The banking sector illustrates how the responses by management to protesters' demands have varied. More than 60 of Oman International Bank's branches were closed for several days by strike action in mid-March, angering customers who were unable to access their money. The bank responded by giving customers a month's loan repayment waiver, while threatening staff with the sack or prosecution if they did not return to work. By contrast, BankMuscat and the Oman Arab Bank increased the wages of Omani staff. Some changes were imposed upon the banks: at the beginning of the third week of March, the Central Bank of Oman's board of governors announced it was increasing the Omanisation quotas for banks from 50% to 65% and for financial institutions from 75% to 80%.

As Oman's trade union movement is in its infancy, the strikes were largely unco-ordinated.
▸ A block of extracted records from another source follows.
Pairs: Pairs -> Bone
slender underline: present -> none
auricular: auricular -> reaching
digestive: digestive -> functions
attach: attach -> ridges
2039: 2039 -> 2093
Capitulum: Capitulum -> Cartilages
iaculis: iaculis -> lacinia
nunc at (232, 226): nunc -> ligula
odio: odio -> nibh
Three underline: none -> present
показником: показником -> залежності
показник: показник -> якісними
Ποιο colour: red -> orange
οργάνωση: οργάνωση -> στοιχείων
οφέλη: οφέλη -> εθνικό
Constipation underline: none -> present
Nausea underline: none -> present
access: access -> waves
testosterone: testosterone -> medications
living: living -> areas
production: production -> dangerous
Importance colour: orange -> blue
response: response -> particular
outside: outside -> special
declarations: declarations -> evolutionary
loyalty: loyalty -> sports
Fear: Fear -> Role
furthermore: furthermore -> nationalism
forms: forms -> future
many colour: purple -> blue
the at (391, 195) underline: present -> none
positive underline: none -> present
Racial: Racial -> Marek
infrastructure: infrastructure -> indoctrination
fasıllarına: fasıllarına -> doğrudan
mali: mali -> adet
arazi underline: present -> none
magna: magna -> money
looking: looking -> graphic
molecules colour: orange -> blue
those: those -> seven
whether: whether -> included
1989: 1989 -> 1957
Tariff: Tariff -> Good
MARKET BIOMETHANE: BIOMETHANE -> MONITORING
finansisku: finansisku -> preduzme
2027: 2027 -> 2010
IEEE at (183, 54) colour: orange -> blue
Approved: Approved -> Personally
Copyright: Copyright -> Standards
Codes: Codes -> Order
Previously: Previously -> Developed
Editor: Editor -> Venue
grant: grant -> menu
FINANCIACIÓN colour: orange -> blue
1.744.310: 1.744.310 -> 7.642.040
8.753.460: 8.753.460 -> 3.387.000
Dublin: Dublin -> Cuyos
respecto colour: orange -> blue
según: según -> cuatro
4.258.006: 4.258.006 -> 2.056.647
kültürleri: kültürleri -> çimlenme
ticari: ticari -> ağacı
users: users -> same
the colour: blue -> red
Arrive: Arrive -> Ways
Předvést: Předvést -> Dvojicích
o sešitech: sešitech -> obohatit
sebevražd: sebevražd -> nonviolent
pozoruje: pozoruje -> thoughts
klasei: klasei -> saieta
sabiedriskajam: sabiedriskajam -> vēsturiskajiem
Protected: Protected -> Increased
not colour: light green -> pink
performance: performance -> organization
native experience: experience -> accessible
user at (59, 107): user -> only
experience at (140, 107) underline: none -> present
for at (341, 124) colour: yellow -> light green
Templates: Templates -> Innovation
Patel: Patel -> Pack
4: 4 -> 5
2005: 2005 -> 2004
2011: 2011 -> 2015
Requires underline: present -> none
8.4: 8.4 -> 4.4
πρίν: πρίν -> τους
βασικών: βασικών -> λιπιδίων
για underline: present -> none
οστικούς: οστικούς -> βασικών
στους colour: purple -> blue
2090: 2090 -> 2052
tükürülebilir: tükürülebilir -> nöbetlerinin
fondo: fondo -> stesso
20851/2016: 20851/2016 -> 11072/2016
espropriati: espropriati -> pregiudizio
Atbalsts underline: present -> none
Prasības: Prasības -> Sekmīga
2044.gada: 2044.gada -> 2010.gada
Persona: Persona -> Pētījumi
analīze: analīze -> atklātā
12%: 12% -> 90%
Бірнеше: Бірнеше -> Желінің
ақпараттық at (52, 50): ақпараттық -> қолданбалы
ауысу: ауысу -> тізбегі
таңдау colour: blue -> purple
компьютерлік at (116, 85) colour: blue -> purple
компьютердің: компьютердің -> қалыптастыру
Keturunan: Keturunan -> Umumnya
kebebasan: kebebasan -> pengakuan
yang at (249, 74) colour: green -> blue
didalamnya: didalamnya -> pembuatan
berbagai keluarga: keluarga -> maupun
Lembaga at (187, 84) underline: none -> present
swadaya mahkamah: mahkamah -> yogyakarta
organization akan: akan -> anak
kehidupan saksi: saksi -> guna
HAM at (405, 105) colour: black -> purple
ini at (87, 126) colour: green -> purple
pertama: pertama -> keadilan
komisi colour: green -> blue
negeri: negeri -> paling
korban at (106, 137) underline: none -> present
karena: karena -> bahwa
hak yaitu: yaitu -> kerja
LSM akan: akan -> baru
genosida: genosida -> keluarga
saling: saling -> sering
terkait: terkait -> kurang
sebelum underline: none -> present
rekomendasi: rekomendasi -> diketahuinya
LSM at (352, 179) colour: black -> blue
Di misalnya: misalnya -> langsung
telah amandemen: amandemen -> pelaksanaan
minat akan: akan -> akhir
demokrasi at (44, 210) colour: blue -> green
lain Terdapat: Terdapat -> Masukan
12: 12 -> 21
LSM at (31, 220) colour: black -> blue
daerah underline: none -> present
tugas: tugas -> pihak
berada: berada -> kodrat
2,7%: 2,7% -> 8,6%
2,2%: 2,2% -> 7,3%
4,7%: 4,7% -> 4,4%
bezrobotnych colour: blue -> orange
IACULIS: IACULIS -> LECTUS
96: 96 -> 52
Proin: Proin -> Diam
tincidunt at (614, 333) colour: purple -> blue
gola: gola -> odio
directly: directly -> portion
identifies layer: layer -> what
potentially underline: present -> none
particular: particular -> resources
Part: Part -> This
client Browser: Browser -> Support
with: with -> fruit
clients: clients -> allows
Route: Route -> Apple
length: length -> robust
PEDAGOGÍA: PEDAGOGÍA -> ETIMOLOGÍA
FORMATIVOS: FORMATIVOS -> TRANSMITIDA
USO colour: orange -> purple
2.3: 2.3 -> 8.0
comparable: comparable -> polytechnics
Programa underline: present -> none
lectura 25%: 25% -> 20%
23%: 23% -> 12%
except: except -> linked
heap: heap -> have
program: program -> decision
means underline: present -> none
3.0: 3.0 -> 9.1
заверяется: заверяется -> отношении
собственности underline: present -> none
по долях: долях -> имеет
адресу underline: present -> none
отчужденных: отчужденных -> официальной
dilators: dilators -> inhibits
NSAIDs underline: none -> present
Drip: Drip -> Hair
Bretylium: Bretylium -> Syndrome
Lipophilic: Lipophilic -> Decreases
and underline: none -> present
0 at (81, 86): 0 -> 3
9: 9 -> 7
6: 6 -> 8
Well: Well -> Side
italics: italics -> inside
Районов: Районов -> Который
One exception to this was the action taken at the Rusayl Industrial Estate on the outskirts of Muscat where production was halted as hundreds of workers staged a peaceful protest demanding higher salaries and better working conditions. Rusayl is Oman's largest industrial zone with over 150 companies employing a total of about 6,000 workers, of whom about 40% are Omani according to the Times of Oman, an English-language daily newspaper. The army was dispatched to the industrial estate in order to protect the factories: there have been a number of cases of arson, vandalism and looting associated with the protests in Sohar and Ibri. The Public Establishment for Industrial Estates (PEIE), which operates nine such estates throughout Oman, negotiated with the protesters. It then sent a communiqué to tenants at Rusayl and elsewhere directing them to pay a monthly OR50 (US$130) cost of living allowance to Omanis on monthly salaries of less than OR500 and OR30 for those on higher salaries, in addition to giving them a two-day weekend. Coming within weeks of a OR50 increase in the minimum monthly wage for all Omanis in the private sector, the net result of the recent concessions for employers on the industrial estates is a 66% increase in the minimum wage for Omanis and one day a week less production. By late March stories were filtering into the local media that some small and medium-sized firms were considering ending their operations in Oman because of increased costs.

Oman's heavy dependence on low-paid Asian labour was relatively straightforward to manage when the workplace was in effect segregated. From the 1970s to the 1990s many, largely physical, jobs such as construction, factory work and domestic service were performed almost exclusively by expatriates. The large numbers of young Omanis leaving school and looking for work prompted the government to begin its Omanisation programme in the late 1980s, introducing quotas for the percentage of nationals companies were required to employ. Not surprisingly, those sectors of the economy that rely heavily on low-paid Asian labour were unpopular with Omanis. Although the higher pay and improved conditions may appease Omani employees to some extent, they in effect further disadvantages the most poorly paid: the Asian expatriates. The real problem for Oman's economy will come if the 84% of the workforce that is expatriate finds its voice.